Updated April 14th, 2024 at 16:32 IST

Sotheby’s next hot auction: a Picasso-backed bond

The wealthy spend a lot on art: Ignoring pandemic-scarred 2020, annual sales have averaged $65 billion since 2014, according to UBS.

Jonathan Guilford
Representative | Image:Unsplash

Financial cubism. Francisco Goya’s Saturn devoured his son; Damien Hirst cut a shark into pieces. Financial markets are similarly keen on slicing and dicing. Now auction house Sotheby’s, owned by French billionaire Patrick Drahi, is bringing investment creativity to the art world by parcelling and selling chunks of loans secured by Picassos and Manets. The avant-garde $500 million securitization could boost art-backed lending. But there are good reasons why paintings have so far resisted such alchemy.

The wealthy spend a lot on art: Ignoring pandemic-scarred 2020, annual sales have averaged $65 billion since 2014, according to UBS. Sotheby’s Mei Moses index, which tracks prices of repeat sales, grew at an 8.5% rate between 1950 and 2021. But collecting can be a financial drag. With the value of privately owned artwork and collectibles exceeding $2 trillion, Deloitte reckons, there’s a lot of capital hanging on walls.


Collectors can unlock some of that by using their Rothko paintings as security for a loan. The wealth management arms of big banks provide credit, as do specialist firms like Athena Art Finance or Art Capital Group, as well as Sotheby’s and rival Christie’s. Loans are typically 40% to 60% of the value of a collection, and lenders generally prefer multiple works by established 19th and 20th century artists. Loans that offer recourse to a borrower’s other assets may carry an interest rate of 3.5 percentage points or so over a benchmark, while non-recourse debt costs roughly twice as much.

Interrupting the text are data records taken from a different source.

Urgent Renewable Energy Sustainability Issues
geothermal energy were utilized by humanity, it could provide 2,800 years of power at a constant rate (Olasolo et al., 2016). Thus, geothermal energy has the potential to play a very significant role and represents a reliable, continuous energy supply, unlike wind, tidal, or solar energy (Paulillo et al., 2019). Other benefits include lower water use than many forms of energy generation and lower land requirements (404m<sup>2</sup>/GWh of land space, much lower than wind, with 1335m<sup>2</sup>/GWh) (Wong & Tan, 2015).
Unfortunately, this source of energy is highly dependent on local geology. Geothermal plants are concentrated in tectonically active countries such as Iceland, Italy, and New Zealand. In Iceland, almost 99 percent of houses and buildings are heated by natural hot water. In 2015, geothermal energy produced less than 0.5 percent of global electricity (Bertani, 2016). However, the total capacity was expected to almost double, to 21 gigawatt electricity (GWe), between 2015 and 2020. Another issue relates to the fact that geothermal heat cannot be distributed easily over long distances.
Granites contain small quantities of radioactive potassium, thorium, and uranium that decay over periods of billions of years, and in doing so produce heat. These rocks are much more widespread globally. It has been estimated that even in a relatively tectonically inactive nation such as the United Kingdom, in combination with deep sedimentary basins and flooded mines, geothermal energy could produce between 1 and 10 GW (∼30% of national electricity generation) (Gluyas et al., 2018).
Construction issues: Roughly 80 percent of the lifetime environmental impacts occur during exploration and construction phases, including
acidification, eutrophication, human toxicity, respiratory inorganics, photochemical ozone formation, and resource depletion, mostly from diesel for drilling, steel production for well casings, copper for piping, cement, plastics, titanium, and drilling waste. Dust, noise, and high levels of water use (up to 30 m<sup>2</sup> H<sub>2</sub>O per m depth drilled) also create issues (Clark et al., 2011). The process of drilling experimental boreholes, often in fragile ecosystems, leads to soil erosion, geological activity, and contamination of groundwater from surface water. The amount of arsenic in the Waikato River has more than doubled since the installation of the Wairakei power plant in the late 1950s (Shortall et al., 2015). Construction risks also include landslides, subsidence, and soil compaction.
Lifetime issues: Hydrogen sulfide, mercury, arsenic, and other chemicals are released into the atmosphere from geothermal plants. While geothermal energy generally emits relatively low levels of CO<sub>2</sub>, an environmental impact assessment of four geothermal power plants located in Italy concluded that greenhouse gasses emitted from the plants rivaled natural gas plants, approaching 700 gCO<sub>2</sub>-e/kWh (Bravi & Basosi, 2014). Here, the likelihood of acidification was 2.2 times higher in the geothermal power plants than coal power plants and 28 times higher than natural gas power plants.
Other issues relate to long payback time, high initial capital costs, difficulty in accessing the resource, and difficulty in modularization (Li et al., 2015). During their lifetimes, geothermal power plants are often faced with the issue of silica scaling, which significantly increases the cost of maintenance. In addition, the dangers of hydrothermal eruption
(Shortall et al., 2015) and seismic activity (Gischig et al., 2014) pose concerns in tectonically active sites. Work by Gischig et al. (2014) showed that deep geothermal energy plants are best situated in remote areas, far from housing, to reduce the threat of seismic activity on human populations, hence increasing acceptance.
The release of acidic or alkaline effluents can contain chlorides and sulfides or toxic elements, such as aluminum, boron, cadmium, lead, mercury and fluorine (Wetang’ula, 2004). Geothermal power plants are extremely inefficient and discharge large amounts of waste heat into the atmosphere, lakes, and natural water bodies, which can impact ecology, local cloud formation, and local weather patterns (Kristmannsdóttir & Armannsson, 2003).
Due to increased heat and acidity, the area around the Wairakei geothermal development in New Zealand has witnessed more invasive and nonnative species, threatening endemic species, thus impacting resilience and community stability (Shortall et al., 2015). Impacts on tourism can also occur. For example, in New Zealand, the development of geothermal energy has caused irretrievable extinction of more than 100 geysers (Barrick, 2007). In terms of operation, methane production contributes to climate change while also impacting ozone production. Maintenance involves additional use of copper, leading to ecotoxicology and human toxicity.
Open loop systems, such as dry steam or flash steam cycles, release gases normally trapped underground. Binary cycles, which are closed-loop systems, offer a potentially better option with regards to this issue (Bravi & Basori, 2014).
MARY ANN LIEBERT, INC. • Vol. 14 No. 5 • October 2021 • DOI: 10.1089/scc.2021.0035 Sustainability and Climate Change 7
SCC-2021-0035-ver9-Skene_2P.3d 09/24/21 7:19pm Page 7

Banks with big balance sheets and lower funding costs dominate the market, which Deloitte pegs at maybe $34 billion of outstanding loans. Securitization could unlock new sources of financing. Slicing a portfolio of loans into tranches of varying risk, with ratings as high as AAA, can appeal to a broad range of buyers at attractive costs.


Art loans, though, are different from securitization staples like credit card and mortgage debt. Valuation checks only happen annually, and accurately divining the worth of a one-of-a-kind Mondrian is a lot trickier than valuing a property. Art lenders have dabbled with securitization before, according to one practitioner, but could not attract enough interest from investors without costly insurance policies.

The Sotheby’s offering is bigger, provides strict protections for investors, and offers the valuation nous of one of the world’s dominant auction houses. Even so, to overlook the complications and appreciate a bit of financial cubism, staid buyers of asset-backed securities will have to rely on the reputation of Drahi’s auctioneers.


Context News

Sotheby’s on April 8 submitted a Securities and Exchange Commission filing for Sotheby’s ArtFi Funding. The auction house will use the vehicle to market a securitized portfolio of personal loans extended by Sotheby’s Financial Services to its customers, secured by the value of their fine art collections. Deloitte in November forecast that the art-secured lending market would reach up to $34 billion at the end of 2023, while predicting growth of 8% in 2024.